Volatility in the financial markets has made it more difficult at times for issuers of high-yield indebtedness, such as
us, to access capital markets at acceptable terms. These developments may have a significant effect on our cost of
financing and our liquidity position.
DISH Spectrum. We have invested over $5.0 billion since 2008 to acquire certain wireless spectrum licenses and
related assets. We may also determine that additional wireless spectrum licenses may be required to commercialize
our wireless business and to compete with other wireless service providers. We will need to make significant
additional investments or partner with others to, among other things, commercialize, build-out, and integrate these
licenses and related assets, and any additional acquired licenses and related assets; and comply with regulations
applicable to such licenses. Depending on the nature and scope of such commercialization, build-out, integration
efforts, and regulatory compliance, any such investments or partnerships could vary significantly. In addition, as we
review our options for the commercialization of our wireless spectrum, we may incur significant additional expenses
and may have to make significant investments related to, among other things, research and development, wireless
testing and wireless network infrastructure, as well as the acquisition of additional wireless spectrum. We may need
to raise significant additional capital in the future to fund these efforts, which may not be available on acceptable
terms or at all. There can be no assurance that we will be able to develop and implement a business model that will
realize a return on these wireless spectrum licenses or that we will be able to profitably deploy the assets represented
by these wireless spectrum licenses, which may affect the carrying value of these assets and our future financial
condition or results of operations. See Note 16 “Commitments and Contingencies – Wireless Spectrum” in the Notes
to our Consolidated Financial Statements in this Annual Report on Form 10-K for further discussion.

Recorded information:
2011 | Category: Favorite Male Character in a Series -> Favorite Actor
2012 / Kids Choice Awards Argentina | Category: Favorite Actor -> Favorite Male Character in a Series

Exercise task:
Using the spectrum passage, answer each question briefly:
(a) How much has been invested since 2008 to acquire certain wireless spectrum licenses and related assets?
(b) According to the passage, what has market volatility at times made more difficult for issuers of high-yield indebtedness?
(c) Which note to the Consolidated Financial Statements does the passage cite for further discussion?
Answer from the spectrum passage only, without drawing on the listing.

Answer to this problem:
(a) Over $5.0 billion.
(b) Accessing capital markets at acceptable terms.
(c) Note 16, “Commitments and Contingencies – Wireless Spectrum.”